问题
I am trying to reshape my data to long instead of wide format using the same code provided earlier link , however it doesn't work even after several trials to modify names_pattern = "(.*)_(pre|post.*)",
My data sample is
data1<-read.table(text="
Serial_ID pre_EDV pre_ESV pre_LVEF post_EDV post_ESV post_LVEF
1 76.2 32.9 56.8 86.3 36.6 57.6
2 65.4 35.9 45.1 60.1 26.1 56.7
3 64.4 35.1 45.5 72.5 41.1 43.3
4 50 13.9 72.1 46.4 18.4 60.4
5 89.6 32 64.3 70.9 19.3 72.8
6 62 20.6 66.7 55.9 17.8 68.2
7 91.2 37.7 58.6 61.9 23.8 61.6
8 62 24 61.3 69.3 34.9 49.6
9 104.1 22.7 78.8 38.6 11.5 70.1
10 90.6 31.2 65.6 48 16.1 66.4", sep="", header=T)
I want to reshape my data to
- put identical column headings below each other eg post_EDV below pre_EDV
- Create new column Pre vs. post
- Fix column heading (remove "pre_" and "post_" to be "EDV" only (as shown in the screenshot below)).
This is the used code:
library(dplyr);library(tidyr);library(stringr)
out <- data %>% pivot_longer(cols = -Serial_ID,
names_to = c(".value", "prevspost"),
names_pattern = "(.*)_(pre|post.*)",
names_sep="_") #%>% as.data.frame
Also I tried names_prefix = c("pre_","post_")
instead of names_pattern = "(.*)_(pre|post.*)",
but it doesn't work.
Any advice will be greatly appreciated.
回答1:
Edit I recommend using @Dave2e's superior approach.
The reason your attempt didn't work is because the pattern has to match in order. You could try this:
library(tidyr)
library(dplyr)
data1 %>% pivot_longer(cols = -Serial_ID,
names_to = c("prevspost",".value"),
names_pattern = "(pre|post)_(\\w+)") %>%
dplyr::arrange(desc(prevspost),Serial_ID)
# A tibble: 20 x 5
Serial_ID prevspost EDV ESV LVEF
<int> <chr> <dbl> <dbl> <dbl>
1 1 pre 76.2 32.9 56.8
2 2 pre 65.4 35.9 45.1
3 3 pre 64.4 35.1 45.5
4 4 pre 50 13.9 72.1
5 5 pre 89.6 32 64.3
6 6 pre 62 20.6 66.7
7 7 pre 91.2 37.7 58.6
8 8 pre 62 24 61.3
9 9 pre 104. 22.7 78.8
10 10 pre 90.6 31.2 65.6
11 1 post 86.3 36.6 57.6
12 2 post 60.1 26.1 56.7
13 3 post 72.5 41.1 43.3
14 4 post 46.4 18.4 60.4
15 5 post 70.9 19.3 72.8
16 6 post 55.9 17.8 68.2
17 7 post 61.9 23.8 61.6
18 8 post 69.3 34.9 49.6
19 9 post 38.6 11.5 70.1
20 10 post 48 16.1 66.4
回答2:
Your initial approach very close, it needed some simplification.
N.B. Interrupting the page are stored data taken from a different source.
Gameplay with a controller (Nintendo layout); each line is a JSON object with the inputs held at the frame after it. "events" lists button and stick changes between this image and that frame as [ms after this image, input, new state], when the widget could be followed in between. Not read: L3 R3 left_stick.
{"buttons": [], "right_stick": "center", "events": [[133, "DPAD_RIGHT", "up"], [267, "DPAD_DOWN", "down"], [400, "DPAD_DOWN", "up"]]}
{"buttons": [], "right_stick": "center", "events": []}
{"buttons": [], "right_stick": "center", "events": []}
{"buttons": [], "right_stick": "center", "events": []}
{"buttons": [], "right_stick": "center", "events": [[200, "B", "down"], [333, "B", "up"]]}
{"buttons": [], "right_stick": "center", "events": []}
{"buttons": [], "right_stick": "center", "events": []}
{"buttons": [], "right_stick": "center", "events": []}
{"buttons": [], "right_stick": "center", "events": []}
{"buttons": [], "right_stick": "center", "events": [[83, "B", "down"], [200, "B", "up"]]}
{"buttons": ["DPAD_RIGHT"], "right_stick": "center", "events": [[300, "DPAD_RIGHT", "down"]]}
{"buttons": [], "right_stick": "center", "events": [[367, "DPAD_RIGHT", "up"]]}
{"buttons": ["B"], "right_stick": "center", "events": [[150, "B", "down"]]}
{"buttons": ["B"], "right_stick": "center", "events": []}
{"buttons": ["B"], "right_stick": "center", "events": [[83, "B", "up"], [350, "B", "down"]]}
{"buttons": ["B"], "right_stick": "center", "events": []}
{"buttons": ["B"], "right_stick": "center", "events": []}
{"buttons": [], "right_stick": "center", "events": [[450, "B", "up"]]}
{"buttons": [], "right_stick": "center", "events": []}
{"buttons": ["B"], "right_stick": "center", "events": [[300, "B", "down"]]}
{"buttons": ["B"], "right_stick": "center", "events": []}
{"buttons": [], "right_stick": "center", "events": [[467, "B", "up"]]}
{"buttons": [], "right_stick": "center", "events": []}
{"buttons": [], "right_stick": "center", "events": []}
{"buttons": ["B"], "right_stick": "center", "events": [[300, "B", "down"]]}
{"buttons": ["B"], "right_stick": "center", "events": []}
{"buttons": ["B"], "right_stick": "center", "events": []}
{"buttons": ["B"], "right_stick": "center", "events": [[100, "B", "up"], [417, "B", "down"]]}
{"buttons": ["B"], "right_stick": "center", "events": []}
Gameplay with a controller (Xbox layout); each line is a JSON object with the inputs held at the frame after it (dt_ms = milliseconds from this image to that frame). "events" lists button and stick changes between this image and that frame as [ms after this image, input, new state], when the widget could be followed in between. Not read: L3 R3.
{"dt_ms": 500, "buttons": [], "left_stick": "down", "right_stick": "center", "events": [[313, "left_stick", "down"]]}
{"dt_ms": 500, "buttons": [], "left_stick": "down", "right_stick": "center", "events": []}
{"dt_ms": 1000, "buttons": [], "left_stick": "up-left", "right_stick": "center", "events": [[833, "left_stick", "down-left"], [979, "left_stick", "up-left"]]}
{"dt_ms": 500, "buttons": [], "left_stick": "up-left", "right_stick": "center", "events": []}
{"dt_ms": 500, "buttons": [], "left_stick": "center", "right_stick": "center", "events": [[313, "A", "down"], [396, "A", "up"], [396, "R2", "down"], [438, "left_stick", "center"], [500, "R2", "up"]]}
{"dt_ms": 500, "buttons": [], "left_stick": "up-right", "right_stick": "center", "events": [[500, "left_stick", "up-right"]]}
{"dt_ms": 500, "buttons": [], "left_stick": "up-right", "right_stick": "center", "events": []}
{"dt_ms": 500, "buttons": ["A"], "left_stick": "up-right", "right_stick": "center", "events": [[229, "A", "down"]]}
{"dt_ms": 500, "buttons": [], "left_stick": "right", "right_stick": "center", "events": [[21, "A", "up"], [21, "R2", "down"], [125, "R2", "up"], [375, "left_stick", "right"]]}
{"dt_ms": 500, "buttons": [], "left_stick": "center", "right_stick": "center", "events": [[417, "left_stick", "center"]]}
Use only "names_sep" or "names_pattern"
library(tidyr)
library(dplyr)
data1 %>% pivot_longer(cols = -Serial_ID,
names_to = c("Pre vs. post", '.value'),
names_sep="_")
# A tibble: 20 x 5
Serial_ID `Pre vs. post` EDV ESV LVEF
<int> <chr> <dbl> <dbl> <dbl>
1 1 pre 76.2 32.9 56.8
2 1 post 86.3 36.6 57.6
3 2 pre 65.4 35.9 45.1
4 2 post 60.1 26.1 56.7
5 3 pre 64.4 35.1 45.5
6 3 post 72.5 41.1 43.3
7 4 pre 50 13.9 72.1
8 4 post 46.4 18.4 60.4
9 5 pre 89.6 32 64.3
10 5 post 70.9 19.3 72.8
11 6 pre 62 20.6 66.7
12 6 post 55.9 17.8 68.2
13 7 pre 91.2 37.7 58.6
14 7 post 61.9 23.8 61.6
15 8 pre 62 24 61.3
16 8 post 69.3 34.9 49.6
17 9 pre 104. 22.7 78.8
18 9 post 38.6 11.5 70.1
19 10 pre 90.6 31.2 65.6
20 10 post 48 16.1 66.4
回答3:
try this:
library(dplyr);library(tidyr);library(stringr)
out <- data1 %>% pivot_longer(-Serial_ID,
names_to = c("measurement", "names"),
values_to = "values",
names_sep = "_")
out
# # A tibble: 60 x 4
# Serial_ID measurement names values
# <int> <chr> <chr> <dbl>
# 1 1 pre EDV 76.2
# 2 1 pre ESV 32.9
# 3 1 pre LVEF 56.8
# 4 1 post EDV 86.3
# 5 1 post ESV 36.6
# 6 1 post LVEF 57.6
# 7 2 pre EDV 65.4
# 8 2 pre ESV 35.9
# 9 2 pre LVEF 45.1
# 10 2 post EDV 60.1
# # ... with 50 more rows
Your code snipped passed the object "data" instead of "data1" into the pipe which produced an error:
"Error: No tidyselect variables were registered".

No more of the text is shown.